[WORK TASK]
Which lines in the records below include the word "used"? Report each of them in full.

[DATA SHOWN]
_ _ _ _

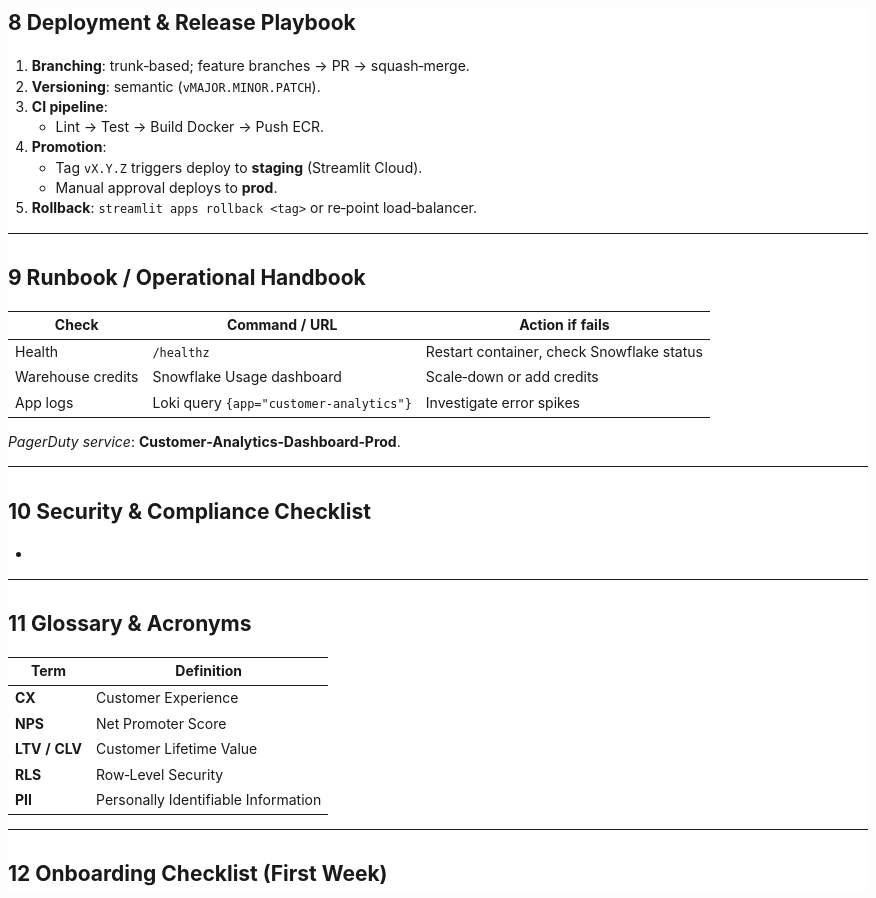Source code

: 
## 8 Deployment & Release Playbook

1. **Branching**: trunk‑based; feature branches → PR → squash‑merge.
2. **Versioning**: semantic (`vMAJOR.MINOR.PATCH`).
3. **CI pipeline**:
   - Lint → Test → Build Docker → Push ECR.
4. **Promotion**:
   - Tag `vX.Y.Z` triggers deploy to **staging** (Streamlit Cloud).
   - Manual approval deploys to **prod**.
5. **Rollback**: `streamlit apps rollback <tag>` or re‑point load‑balancer.

---

## 9 Runbook / Operational Handbook

| Check             | Command / URL                           | Action if fails                           |
| ----------------- | --------------------------------------- | ----------------------------------------- |
| Health            | `/healthz`                              | Restart container, check Snowflake status |
| Warehouse credits | Snowflake Usage dashboard               | Scale‑down or add credits                 |
| App logs          | Loki query `{app="customer‑analytics"}` | Investigate error spikes                  |

*PagerDuty service*: **Customer‑Analytics‑Dashboard‑Prod**.

---

## 10 Security & Compliance Checklist

-

---

## 11 Glossary & Acronyms

| Term          | Definition                          |
| ------------- | ----------------------------------- |
| **CX**        | Customer Experience                 |
| **NPS**       | Net Promoter Score                  |
| **LTV / CLV** | Customer Lifetime Value             |
| **RLS**       | Row‑Level Security                  |
| **PII**       | Personally Identifiable Information |

---

## 12 Onboarding Checklist (First Week)
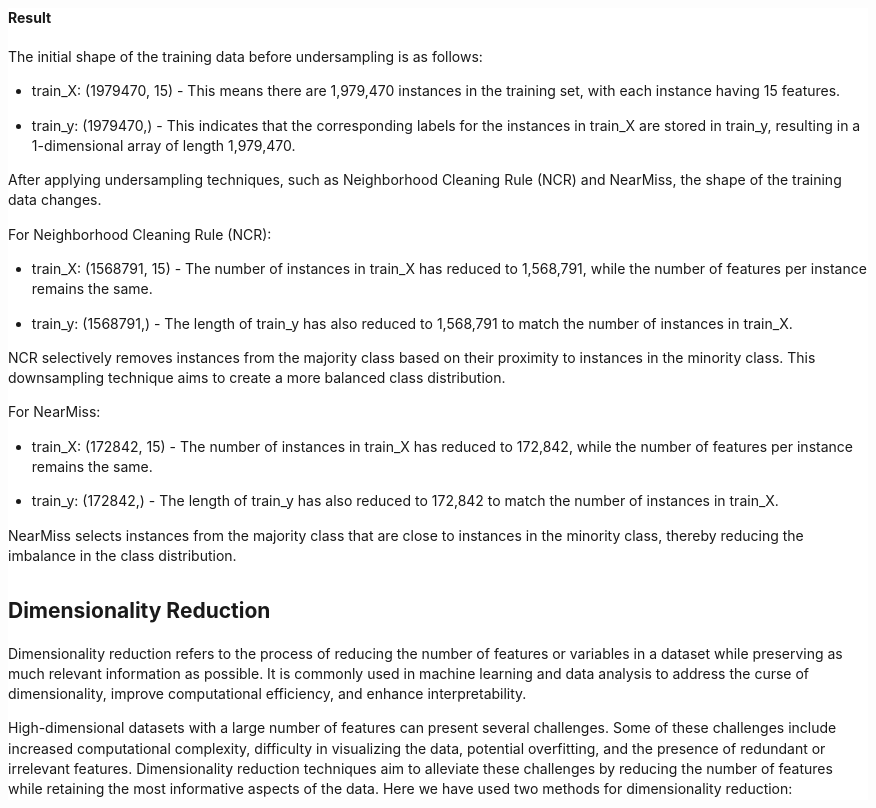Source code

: #### Result

The initial shape of the training data before undersampling is as
follows:

-   train_X: (1979470, 15) - This means there are 1,979,470 instances in
    the training set, with each instance having 15 features.

-   train_y: (1979470,) - This indicates that the corresponding labels
    for the instances in train_X are stored in train_y, resulting in a
    1-dimensional array of length 1,979,470.

After applying undersampling techniques, such as Neighborhood Cleaning
Rule (NCR) and NearMiss, the shape of the training data changes.

For Neighborhood Cleaning Rule (NCR):

-   train_X: (1568791, 15) - The number of instances in train_X has
    reduced to 1,568,791, while the number of features per instance
    remains the same.

-   train_y: (1568791,) - The length of train_y has also reduced to
    1,568,791 to match the number of instances in train_X.

NCR selectively removes instances from the majority class based on their
proximity to instances in the minority class. This downsampling
technique aims to create a more balanced class distribution.

For NearMiss:

-   train_X: (172842, 15) - The number of instances in train_X has
    reduced to 172,842, while the number of features per instance
    remains the same.

-   train_y: (172842,) - The length of train_y has also reduced to
    172,842 to match the number of instances in train_X.

NearMiss selects instances from the majority class that are close to
instances in the minority class, thereby reducing the imbalance in the
class distribution.

## Dimensionality Reduction

Dimensionality reduction refers to the process of reducing the number of
features or variables in a dataset while preserving as much relevant
information as possible. It is commonly used in machine learning and
data analysis to address the curse of dimensionality, improve
computational efficiency, and enhance interpretability.

High-dimensional datasets with a large number of features can present
several challenges. Some of these challenges include increased
computational complexity, difficulty in visualizing the data, potential
overfitting, and the presence of redundant or irrelevant features.
Dimensionality reduction techniques aim to alleviate these challenges by
reducing the number of features while retaining the most informative
aspects of the data. Here we have used two methods for dimensionality
reduction:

_ _ _ _

[ANSWER SECTION]
information as possible. It is commonly used in machine learning and
aspects of the data. Here we have used two methods for dimensionality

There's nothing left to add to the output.